強制的に身分(職業)が決められていたため選択肢がなく、身分に応じた技術を深めていく他になかったからこそ育まれた認識だと。
もちろん、好きなことをとことん極めて行きたい子はそうすればいいと思いますが、何かひとつに決めなくてはいけないと考える必要はないはずです。
保護者の方もお子さんの興味を抱く対象が変わったなら、それを一緒に楽しみつつ一緒に学んでいけるといいのではないでしょうか。
大人でも*リスキリングや*リカレント教育が叫ばれる時代ですし、学びの場や機会は柔軟に幅広く持てること自体がすばらしいことだと思いますよ。

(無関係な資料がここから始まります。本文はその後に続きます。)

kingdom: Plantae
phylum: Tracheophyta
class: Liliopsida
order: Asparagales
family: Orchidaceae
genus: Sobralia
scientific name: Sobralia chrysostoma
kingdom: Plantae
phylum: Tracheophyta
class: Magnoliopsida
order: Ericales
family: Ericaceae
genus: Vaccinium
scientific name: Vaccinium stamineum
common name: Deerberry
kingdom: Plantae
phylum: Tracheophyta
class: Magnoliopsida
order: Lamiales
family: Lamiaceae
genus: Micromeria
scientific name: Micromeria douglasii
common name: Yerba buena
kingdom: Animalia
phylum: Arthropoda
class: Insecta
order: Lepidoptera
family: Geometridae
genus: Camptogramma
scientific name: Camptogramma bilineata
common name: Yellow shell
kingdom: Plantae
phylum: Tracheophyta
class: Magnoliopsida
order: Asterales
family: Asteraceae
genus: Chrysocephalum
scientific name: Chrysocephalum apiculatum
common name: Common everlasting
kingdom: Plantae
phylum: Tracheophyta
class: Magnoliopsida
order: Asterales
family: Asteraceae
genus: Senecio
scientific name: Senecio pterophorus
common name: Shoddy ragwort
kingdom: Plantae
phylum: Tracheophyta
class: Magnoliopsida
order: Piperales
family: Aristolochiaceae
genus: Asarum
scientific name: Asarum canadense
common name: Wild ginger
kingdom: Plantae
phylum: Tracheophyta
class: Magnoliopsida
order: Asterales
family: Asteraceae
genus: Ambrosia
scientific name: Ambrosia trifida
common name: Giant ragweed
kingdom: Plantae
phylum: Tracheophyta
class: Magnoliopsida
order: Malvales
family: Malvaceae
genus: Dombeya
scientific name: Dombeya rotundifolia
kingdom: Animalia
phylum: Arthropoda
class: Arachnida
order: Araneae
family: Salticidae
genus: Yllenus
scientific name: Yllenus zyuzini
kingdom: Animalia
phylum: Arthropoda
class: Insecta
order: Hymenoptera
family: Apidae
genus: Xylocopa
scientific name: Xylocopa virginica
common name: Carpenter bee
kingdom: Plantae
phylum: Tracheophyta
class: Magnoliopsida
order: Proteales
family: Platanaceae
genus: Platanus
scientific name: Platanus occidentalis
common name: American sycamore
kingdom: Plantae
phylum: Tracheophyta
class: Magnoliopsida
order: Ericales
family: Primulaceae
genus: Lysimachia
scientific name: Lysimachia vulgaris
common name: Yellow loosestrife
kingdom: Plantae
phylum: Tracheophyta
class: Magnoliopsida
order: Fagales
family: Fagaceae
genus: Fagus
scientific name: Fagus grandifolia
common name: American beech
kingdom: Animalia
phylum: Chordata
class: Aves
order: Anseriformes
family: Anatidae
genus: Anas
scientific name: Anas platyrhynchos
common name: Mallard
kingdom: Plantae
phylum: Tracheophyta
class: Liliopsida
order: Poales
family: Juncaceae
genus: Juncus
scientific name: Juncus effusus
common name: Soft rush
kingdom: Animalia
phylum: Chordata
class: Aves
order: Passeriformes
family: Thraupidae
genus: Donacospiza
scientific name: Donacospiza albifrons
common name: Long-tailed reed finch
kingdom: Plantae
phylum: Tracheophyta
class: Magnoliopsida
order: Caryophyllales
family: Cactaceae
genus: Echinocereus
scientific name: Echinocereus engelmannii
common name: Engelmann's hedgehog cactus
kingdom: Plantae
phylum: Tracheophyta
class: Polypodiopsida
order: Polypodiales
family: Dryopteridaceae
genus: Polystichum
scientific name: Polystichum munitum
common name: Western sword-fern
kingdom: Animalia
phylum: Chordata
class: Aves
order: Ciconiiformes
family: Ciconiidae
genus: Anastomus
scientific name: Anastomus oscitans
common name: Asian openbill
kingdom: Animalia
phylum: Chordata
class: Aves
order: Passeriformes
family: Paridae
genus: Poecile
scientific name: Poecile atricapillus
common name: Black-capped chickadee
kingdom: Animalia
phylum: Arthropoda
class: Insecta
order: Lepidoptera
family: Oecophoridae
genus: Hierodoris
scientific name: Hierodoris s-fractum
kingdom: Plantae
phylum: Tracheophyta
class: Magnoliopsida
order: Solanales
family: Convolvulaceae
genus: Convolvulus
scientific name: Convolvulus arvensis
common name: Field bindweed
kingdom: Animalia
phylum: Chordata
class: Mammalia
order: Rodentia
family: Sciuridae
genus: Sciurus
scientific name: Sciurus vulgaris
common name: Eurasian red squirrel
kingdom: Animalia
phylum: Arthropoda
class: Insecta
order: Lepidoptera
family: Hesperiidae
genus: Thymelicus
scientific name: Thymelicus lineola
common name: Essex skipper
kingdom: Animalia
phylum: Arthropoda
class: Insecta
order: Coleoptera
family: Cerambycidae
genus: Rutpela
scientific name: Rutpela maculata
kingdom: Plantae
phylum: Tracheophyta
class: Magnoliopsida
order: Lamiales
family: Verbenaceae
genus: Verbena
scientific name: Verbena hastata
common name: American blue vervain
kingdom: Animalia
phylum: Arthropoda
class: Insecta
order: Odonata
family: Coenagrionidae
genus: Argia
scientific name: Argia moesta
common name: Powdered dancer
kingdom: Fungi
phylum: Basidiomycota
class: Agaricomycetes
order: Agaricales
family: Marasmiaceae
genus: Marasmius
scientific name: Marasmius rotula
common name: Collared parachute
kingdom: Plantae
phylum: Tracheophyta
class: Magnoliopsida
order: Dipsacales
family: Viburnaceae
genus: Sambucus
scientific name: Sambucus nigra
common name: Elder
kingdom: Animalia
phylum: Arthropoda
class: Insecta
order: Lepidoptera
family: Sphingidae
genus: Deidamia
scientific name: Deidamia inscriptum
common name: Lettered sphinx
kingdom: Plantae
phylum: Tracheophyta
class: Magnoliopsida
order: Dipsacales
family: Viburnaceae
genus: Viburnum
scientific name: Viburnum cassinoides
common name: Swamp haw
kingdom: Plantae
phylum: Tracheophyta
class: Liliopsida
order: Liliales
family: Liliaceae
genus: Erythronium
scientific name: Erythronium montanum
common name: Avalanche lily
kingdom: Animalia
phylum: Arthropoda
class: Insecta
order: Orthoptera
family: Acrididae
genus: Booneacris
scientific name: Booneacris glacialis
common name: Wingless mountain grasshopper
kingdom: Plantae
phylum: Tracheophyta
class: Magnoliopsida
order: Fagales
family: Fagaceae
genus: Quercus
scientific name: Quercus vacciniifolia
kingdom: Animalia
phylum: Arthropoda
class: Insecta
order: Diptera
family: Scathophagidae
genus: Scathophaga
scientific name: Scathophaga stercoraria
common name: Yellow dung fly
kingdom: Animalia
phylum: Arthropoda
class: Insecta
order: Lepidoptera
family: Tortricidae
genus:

他にも「最近導入されたプログラミング教育はなぜ必要なんですか?」という質問をいただきました。上松さんはどう考えますか?
⋆リスキリングとは技術革新やビジネスモデルの変化に対応するために、業務上で必要とされる新しい知識やスキルを学ぶことをいう。
⋆リカレント教育とは、学校教育からいったん離れたあとも、それぞれのタイミングで学び直し、仕事で求められる能力を磨き続けていくことをいう。
ひとことでいうと、プログラミング教育をやってない国って先進国で日本だけなんですよね。
今の日本にはITに造詣の深い人が不足していますし、これからの時代を生きていくならシステムやデザインまで理解できていると将来の仕事の選択肢も広げていくことができます。
小さいうちから自分がコンピュータに使われているのではなく、自分がコンピュータに向けて指示を出し活用する感覚を身につけておくことが大切ではないでしょうか。
強く同意します。
正直、日本のプログラミング教育の導入は遅いくらい。
ただ、全員がエンジニアやプログラマーになる必要はありませんよね。
プログラミングの良いところは、面倒くさい課題を解決したり、自分の作りたいものを作るためのツール(手段)としてすごく使い勝手がいいところ。
大事なのは、スキルとしてのプログラミングよりも「何かを楽にしたい!これを作ってみたい!」という知的探究心や自らの願望を叶えたいという考えや想いを叶えるためのツールとして利用できることです。